Friday, June 21, 2013

Still life painted together with children

It's been three or four years since I brought my father-in-law's memorial service from LA, but I still don't adjust and I'm flustered when anniversary of one's death approaches.

Even if I do not believe in religion, have doubts about the necessity of worshipping. However, I brought the memorial service to New York to please mother-in-law, who is far away from me and cannot do well.

Why do busy things happen on every sacrifice day? This service coincided with Saturday. I have to go dancing class in the evening. "Is it more important to dance than my father's sacrifice?" "The ritual is more important.” I answered my husband kindly, but I called my mother-in-law as I was not sure. "You can do it any time the day before." I decided to do early because I was busy.

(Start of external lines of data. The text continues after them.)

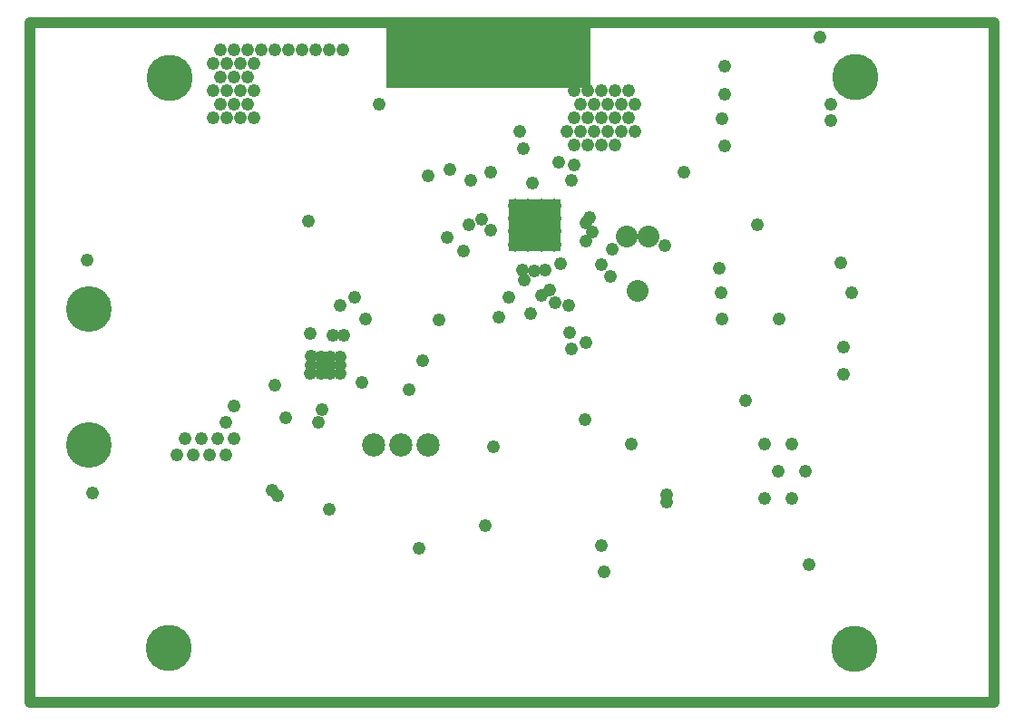
<source format=gbr>
G04*
G04 #@! TF.GenerationSoftware,Altium Limited,Altium Designer,23.1.1 (15)*
G04*
G04 Layer_Physical_Order=2*
G04 Layer_Color=32768*
%FSLAX25Y25*%
%MOIN*%
G70*
G04*
G04 #@! TF.SameCoordinates,577C2DE3-5836-4DB5-AD87-4C8AFCD19023*
G04*
G04*
G04 #@! TF.FilePolarity,Negative*
G04*
G01*
G75*
%ADD97C,0.04000*%
%ADD104C,0.08528*%
%ADD105C,0.16795*%
%ADD106C,0.08000*%
%ADD107C,0.16992*%
%ADD108C,0.04800*%
%ADD109C,0.05299*%
G36*
X176000Y185000D02*
X195000D01*
Y166000D01*
X176000D01*
Y185000D01*
D02*
G37*
G36*
X131000Y250000D02*
Y226000D01*
X206000D01*
Y250000D01*
X131500D01*
X131000D01*
D02*
G37*
D97*
X25Y0D02*
X354356D01*
Y250000D01*
X25D02*
X354356D01*
X25Y0D02*
Y250000D01*
D104*
X126500Y94500D02*
D03*
X136500D02*
D03*
X146500D02*
D03*
D105*
X21870Y94800D02*
D03*
Y144800D02*
D03*
D106*
X227300Y171400D02*
D03*
X219300D02*
D03*
X223300Y151400D02*
D03*
D107*
X51400Y229800D02*
D03*
X303300Y230100D02*
D03*
X303100Y19500D02*
D03*
X51200Y20000D02*
D03*
D108*
X181500Y203500D02*
D03*
X162000Y192000D02*
D03*
X114000Y121000D02*
D03*
X110500D02*
D03*
X107000D02*
D03*
X103000D02*
D03*
X103500Y124000D02*
D03*
X107000D02*
D03*
X110500D02*
D03*
X114000D02*
D03*
Y127000D02*
D03*
X110500D02*
D03*
X107000D02*
D03*
X103506Y127376D02*
D03*
X191000Y151500D02*
D03*
X198000Y146000D02*
D03*
X180000Y210000D02*
D03*
X210000Y161000D02*
D03*
X240500Y195000D02*
D03*
X194969Y161177D02*
D03*
X189500Y159000D02*
D03*
X193000Y147000D02*
D03*
X255500Y223500D02*
D03*
X185500Y158500D02*
D03*
X122000Y117500D02*
D03*
X21000Y162500D02*
D03*
X23000Y77000D02*
D03*
X75000Y109000D02*
D03*
X72000Y103000D02*
D03*
X75000Y97000D02*
D03*
X72000Y91000D02*
D03*
X69000Y97000D02*
D03*
X66000Y91000D02*
D03*
X63000Y97000D02*
D03*
X60000Y91000D02*
D03*
X57000Y97000D02*
D03*
X54000Y91000D02*
D03*
X115000Y240000D02*
D03*
X110000D02*
D03*
X105000D02*
D03*
X100000D02*
D03*
X95000D02*
D03*
X90000D02*
D03*
X85000D02*
D03*
X80000D02*
D03*
X82500Y235000D02*
D03*
X80000Y230000D02*
D03*
X82500Y225000D02*
D03*
X80000Y220000D02*
D03*
X82500Y215000D02*
D03*
X75000Y240000D02*
D03*
X77500Y235000D02*
D03*
X75000Y230000D02*
D03*
X77500Y225000D02*
D03*
X75000Y220000D02*
D03*
X77500Y215000D02*
D03*
X70000Y240000D02*
D03*
X72500Y235000D02*
D03*
X70000Y230000D02*
D03*
X72500Y225000D02*
D03*
X70000Y220000D02*
D03*
X72500Y215000D02*
D03*
X67500Y235000D02*
D03*
Y225000D02*
D03*
Y215000D02*
D03*
X220000Y225000D02*
D03*
X222500Y220000D02*
D03*
X220000Y215000D02*
D03*
X222500Y210000D02*
D03*
X215000Y225000D02*
D03*
X217500Y220000D02*
D03*
X215000Y215000D02*
D03*
X217500Y210000D02*
D03*
X215000Y205000D02*
D03*
X210000Y225000D02*
D03*
X212500Y220000D02*
D03*
X210000Y215000D02*
D03*
X212500Y210000D02*
D03*
X210000Y205000D02*
D03*
X205000Y225000D02*
D03*
X207500Y220000D02*
D03*
X205000Y215000D02*
D03*
X207500Y210000D02*
D03*
X205000Y205000D02*
D03*
X200000Y225000D02*
D03*
X202500Y220000D02*
D03*
X200000Y215000D02*
D03*
X202500Y210000D02*
D03*
X200000Y205000D02*
D03*
X197500Y210000D02*
D03*
X280000Y95000D02*
D03*
X285000Y85000D02*
D03*
X280000Y75000D02*
D03*
X270000Y95000D02*
D03*
X275000Y85000D02*
D03*
X270000Y75000D02*
D03*
X102500Y177000D02*
D03*
X206858Y172858D02*
D03*
X204281Y169778D02*
D03*
Y176391D02*
D03*
X267500Y175500D02*
D03*
X275500Y141000D02*
D03*
X204238Y132409D02*
D03*
X199000Y130000D02*
D03*
X204000Y104000D02*
D03*
X302000Y150500D02*
D03*
X290500Y244500D02*
D03*
X294500Y220000D02*
D03*
X255500Y204500D02*
D03*
X188000Y149500D02*
D03*
X254500Y214500D02*
D03*
Y141000D02*
D03*
X198500Y136000D02*
D03*
X263000Y111000D02*
D03*
X205843Y178343D02*
D03*
X181836Y155336D02*
D03*
X159500Y166000D02*
D03*
X172500Y141500D02*
D03*
X176000Y148969D02*
D03*
X184000Y143000D02*
D03*
X123500Y141000D02*
D03*
X294500Y214000D02*
D03*
X255500Y234000D02*
D03*
X299000Y130500D02*
D03*
Y120500D02*
D03*
X161500Y175500D02*
D03*
X254000Y150500D02*
D03*
X253500Y159500D02*
D03*
X233500Y168000D02*
D03*
X199000Y192000D02*
D03*
X181000Y159000D02*
D03*
X153500Y171000D02*
D03*
X169500Y173500D02*
D03*
X154500Y196000D02*
D03*
X146500Y193500D02*
D03*
X298000Y161500D02*
D03*
X221000Y95000D02*
D03*
X119500Y149000D02*
D03*
X114000Y146000D02*
D03*
X286500Y50500D02*
D03*
X213500Y156500D02*
D03*
X90950Y76050D02*
D03*
X88899Y78101D02*
D03*
X234000Y76250D02*
D03*
Y73750D02*
D03*
X170500Y94000D02*
D03*
X150500Y140500D02*
D03*
X144500Y125500D02*
D03*
X106000Y103000D02*
D03*
X94000Y104500D02*
D03*
X107500Y107500D02*
D03*
X166000Y177500D02*
D03*
X139500Y115000D02*
D03*
X103000Y135500D02*
D03*
X115500Y135000D02*
D03*
X111260D02*
D03*
X169500Y195000D02*
D03*
X184878Y191000D02*
D03*
X194500Y198500D02*
D03*
X200000Y197500D02*
D03*
X214000Y166500D02*
D03*
X110000Y71000D02*
D03*
X210000Y57500D02*
D03*
X167500Y65000D02*
D03*
X143000Y56500D02*
D03*
X211000Y48000D02*
D03*
X128500Y220000D02*
D03*
X90000Y116800D02*
D03*
D109*
X192677Y182650D02*
D03*
Y177925D02*
D03*
Y173201D02*
D03*
Y168476D02*
D03*
X187953Y182650D02*
D03*
Y177925D02*
D03*
Y173201D02*
D03*
Y168476D02*
D03*
X183228Y182650D02*
D03*
Y177925D02*
D03*
Y173201D02*
D03*
Y168476D02*
D03*
X178504Y182650D02*
D03*
Y177925D02*
D03*
Y168476D02*
D03*
Y173201D02*
D03*
M02*

</source>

With the simple table my father usually liked, I prepared tricolored greens, and fish and soup. The fish was washed and cut, and the younger son put an egg and flour on the fishes. The oldest son fried filleted fishes

I washed the vegetables, and the younger son stir-fried them. The older son, who finished fry, washed the dishes, and the younger son, who finished stir-fry the vegetables, wiped the fruit and put it in the plates. My husband laid canvas cloth on a large table, placed his father's picture in the center, lit candles and burned incense. I prepared something a little more expensive than our usual wine.

Because of that I heard from my father, who held the memorial service several times a year, I ordered the children to "Hongdong White Paper." "Red fruit is to the east the white fruit is to the west," a fine still-life painting on the canvas was set up table. "It's a complete art. Art.' One by one, we put up wine, bowed, and thought of father-in-law.

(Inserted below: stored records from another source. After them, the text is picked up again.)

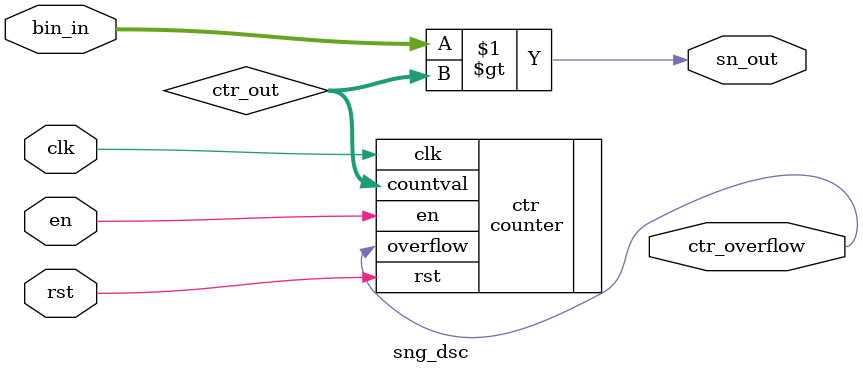
<source format=v>
`ifndef __MODULES__
`define __MODULES__

`define CLOG2(x)  \
	(x<=1)    ? 0   : \
	(x<=2)    ? 1   : \
	(x<=4)    ? 2   : \
	(x<=8)    ? 3   : \
	(x<=16)   ? 4   : \
	(x<=32)   ? 5   : \
	(x<=64)   ? 6   : \
	(x<=128)  ? 7   : \
	(x<=256)  ? 8   : \
	(x<=512)  ? 9   : \
	(x<=1024) ? 10  : -1
//
////basic counter parametrized
//module counter #(parameter WIDTH=4, parameter STRIDE=1) (
//    clk,
//    en,
//	rst,
//	overflow,
//	countval
//);
//
//	output reg [WIDTH-1:0] countval;
//	output reg             overflow;
//
//	input clk,rst,en;
//
//	always @(posedge clk or posedge rst) begin
//		if(rst) begin
//			countval <= 0;
//			overflow <= 0;
//		end else if (en) begin
//			countval <= countval + STRIDE;
//			overflow <= (&countval[WIDTH-1:`CLOG2(STRIDE)]);
//		end // else if (en)
//	end //always
//endmodule // counter
//
////counter which counts by user specified input, do not need stride for this
//module counter_input #(parameter WIDTH=4) (
//    clk,
//    en,
//	rst,
//    data_in,
//	overflow,
//	countval
//);
//
//	output reg [WIDTH-1:0] countval;
//	output reg             overflow;
//
//	input clk,rst,en;
//    input [WIDTH-1:0] data_in;
//   
//
//	always @(posedge clk or posedge rst) begin
//		if(rst) begin
//			countval <= 0;
//			overflow <= 0;
//		end else if (en) begin
//			countval <= countval + data_in;
//			overflow <= &countval;
//		end // else if (en)
//	end //always
//endmodule // counter_input

`include "counters.vh"

module FA (
  a,
  b,
  cin,
  s,
  cout
);
   input a,b,cin;
   output s,cout;

   wire   xor_int, and0_int, and1_int;

   assign xor_int = a ^ b;
   assign and0_int = xor_int & cin;
   assign and1_int = a & b;
   
   

   assign s = xor_int^cin;
   assign cout = and0_int | and1_int;
   

endmodule // FA

module HA (
  a,
  b,
  s,
  cout
);

   input a,b;
   output s,cout;

   assign s = a ^ b;
   assign cout = a & b;
   

endmodule // HA


//FIXME - parametrize this
module parallel_ctr_4in (
  a,
  y
);

   input  [3:0] a;
   output [2:0] y;

   wire         w1,w2,ha0_cout;

   FA fa0 (.a(a[1]),.b(a[2]),.cin(a[3]),.s(w1),.cout(w2));

   HA ha0 (.a(a[0]),.b(w1),.s(y[0]),.cout(ha0_cout));

   HA ha1 (.a(ha0_cout),.b(w2),.s(y[1]),.cout(y[2]));
   
   
   
endmodule // parallel_ctr_4inputs

//FIXME - parametrize this
module par_acc_4lanes #(parameter WIDTH=4) (
  clk,
  rst,
  data_in,
  countval,
  overflow                     
);

   input clk, rst;
   input [3:0] data_in;
   output [WIDTH-1:0] countval;
   output       overflow;
   

   wire [2:0]   par_acc_int;

   wire         ctr_en;

   

   parallel_ctr_4in par_ctr (
     .a(data_in),
     .y(par_acc_int)                   
   );

   //any of the bits of accumulator being 1 will trigger increment
   assign ctr_en = |par_acc_int;
   

   counter_input #(.WIDTH(WIDTH)) ctr (
     .clk(clk),
     .rst(rst),
     .en(ctr_en),
     .data_in(par_acc_int),  
     .countval(countval),
     .overflow(overflow)                     
     );
   
endmodule // par_acc_4lanes


module par_acc_8lanes #(parameter WIDTH=4) (
  clk,
  rst,
  data_in,
  countval,
  overflow                     
);

   input clk, rst;
   input [7:0] data_in;
   output [WIDTH-1:0] countval;
   output       overflow;
   

   wire [2:0]   par_acc_int0, par_acc_int1;
   wire [3:0]   par_acc_int;
   

   wire         ctr_en;

   

   parallel_ctr_4in par_ctr0 (
     .a(data_in[7:4]),
     .y(par_acc_int0)                   
   );
                              
   parallel_ctr_4in par_ctr1 (
     .a(data_in[3:0]),
     .y(par_acc_int1)                   
   );

   assign par_acc_int = par_acc_int0 + par_acc_int1;                           
                             

   //any of the bits of accumulator being 1 will trigger increment
   assign ctr_en = |par_acc_int;
   

   counter_input #(.WIDTH(WIDTH)) ctr (
     .clk(clk),
     .rst(rst),
     .en(ctr_en),
     .data_in(par_acc_int),  
     .countval(countval),
     .overflow(overflow)                     
     );
   
endmodule // par_acc_8lanes


module par_acc_16lanes #(parameter WIDTH=4) (
  clk,
  rst,
  data_in,
  countval,
  overflow                     
);

   input clk, rst;
   input [15:0] data_in;
   output [WIDTH-1:0] countval;
   output       overflow;
   

   wire [2:0]   par_acc_int0, par_acc_int1, par_acc_int2, par_acc_int3;
   wire [5:0]   par_acc_int;
   

   wire         ctr_en;

   

   parallel_ctr_4in par_ctr0 (
     .a(data_in[15:12]),
     .y(par_acc_int0)                   
   );
                              
   parallel_ctr_4in par_ctr1 (
     .a(data_in[11:8]),
     .y(par_acc_int1)                   
   );
   
   parallel_ctr_4in par_ctr2 (
     .a(data_in[7:4]),
     .y(par_acc_int2)                   
   );
                              
   parallel_ctr_4in par_ctr3 (
     .a(data_in[3:0]),
     .y(par_acc_int3)                   
   );
   

   assign par_acc_int = par_acc_int0 + par_acc_int1 + par_acc_int2 + par_acc_int3;                           
                             

   //any of the bits of accumulator being 1 will trigger increment
   assign ctr_en = |par_acc_int;
   

   counter_input #(.WIDTH(WIDTH)) ctr (
     .clk(clk),
     .rst(rst),
     .en(ctr_en),
     .data_in(par_acc_int),  
     .countval(countval),
     .overflow(overflow)                     
     );
   
endmodule // par_acc_16lanes


module par_acc_32lanes #(parameter WIDTH=4) (
  clk,
  rst,
  data_in,
  countval,
  overflow                     
);

   input clk, rst;
   input [31:0] data_in;
   output [WIDTH-1:0] countval;
   output       overflow;
   

   wire [2:0]   par_acc_int0, par_acc_int1, par_acc_int2, par_acc_int3;
   wire [2:0]   par_acc_int4, par_acc_int5, par_acc_int6, par_acc_int7;
   
   wire [6:0]   par_acc_int;
   

   wire         ctr_en;

   

   parallel_ctr_4in par_ctr0 (
     .a(data_in[31:28]),
     .y(par_acc_int0)                   
   );
                              
   parallel_ctr_4in par_ctr1 (
     .a(data_in[27:24]),
     .y(par_acc_int1)                   
   );
   
   parallel_ctr_4in par_ctr2 (
     .a(data_in[23:20]),
     .y(par_acc_int2)                   
   );
                              
   parallel_ctr_4in par_ctr3 (
     .a(data_in[19:16]),
     .y(par_acc_int3)                   
   );
   parallel_ctr_4in par_ctr4 (
     .a(data_in[15:12]),
     .y(par_acc_int4)                   
   );
                              
   parallel_ctr_4in par_ctr5 (
     .a(data_in[11:8]),
     .y(par_acc_int5)                   
   );
   
   parallel_ctr_4in par_ctr6 (
     .a(data_in[7:4]),
     .y(par_acc_int6)                   
   );
                              
   parallel_ctr_4in par_ctr7 (
     .a(data_in[3:0]),
     .y(par_acc_int7)                   
   );

   
   

   assign par_acc_int = par_acc_int0 + par_acc_int1 + par_acc_int2 + par_acc_int3 + par_acc_int4 + par_acc_int5 + par_acc_int6 + par_acc_int7;                           
                             

   //any of the bits of accumulator being 1 will trigger increment
   assign ctr_en = |par_acc_int;
   

   counter_input #(.WIDTH(WIDTH)) ctr (
     .clk(clk),
     .rst(rst),
     .en(ctr_en),
     .data_in(par_acc_int),  
     .countval(countval),
     .overflow(overflow)                     
     );
   
endmodule // par_acc_32lanes






//SNG used for DSC (counter instead of LFSR)
module sng_dsc #(parameter WIDTH=4, parameter STRIDE=1) (
	clk,
	rst,
	en,
	bin_in,
	sn_out,
	ctr_overflow
);

input 			  clk,rst,en;
input [WIDTH-1:0] bin_in;

output [STRIDE-1:0] sn_out;
output              ctr_overflow;

wire [WIDTH-1:0] ctr_out;

counter #(.WIDTH(WIDTH), .STRIDE(STRIDE)) ctr (
	.clk(clk),
	.rst(rst),
	.en(en),
	.countval(ctr_out),
	.overflow(ctr_overflow)
);

assign sn_out[0] = (bin_in > ctr_out);
   
if (STRIDE>1) begin
   assign sn_out[1] = (bin_in > (ctr_out+1));
end
if (STRIDE>2) begin
   assign sn_out[2] = (bin_in > (ctr_out+2));
   assign sn_out[3] = (bin_in > (ctr_out+3));   
end 
   
   
   
   

endmodule //sng_dsc

`endif

</source>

"Mom, why are we setting a table when grandpa can't even eat?" The children wondered at each rite. How well did grandpa do to you? "At least once a year, think deeply and say, 'Thanks grandpa.' You will not have to hold a memorial service. Mom and dad still have Korean customs and want to do it.”

My father-in-law sent me plane tickets every Christmas, so my family went to LA for the holidays. He used to decorate Christmas trees with his grandchildren and make cookies and give them to neighbors. He helped out with his tuition by turning his retirement fund into his grandchildren's college tuition. The grandfather the children remembered was Santa Claus. "If you have something you want to say to your grandfather, say like 'I'll do my best.'"

Due to the unusually frequent rainwater, the backyard was lush. I scattered the rice, which had been used to put incense in the bronze bowl, and the birds chirp and gather. Are we going back to nature when we die?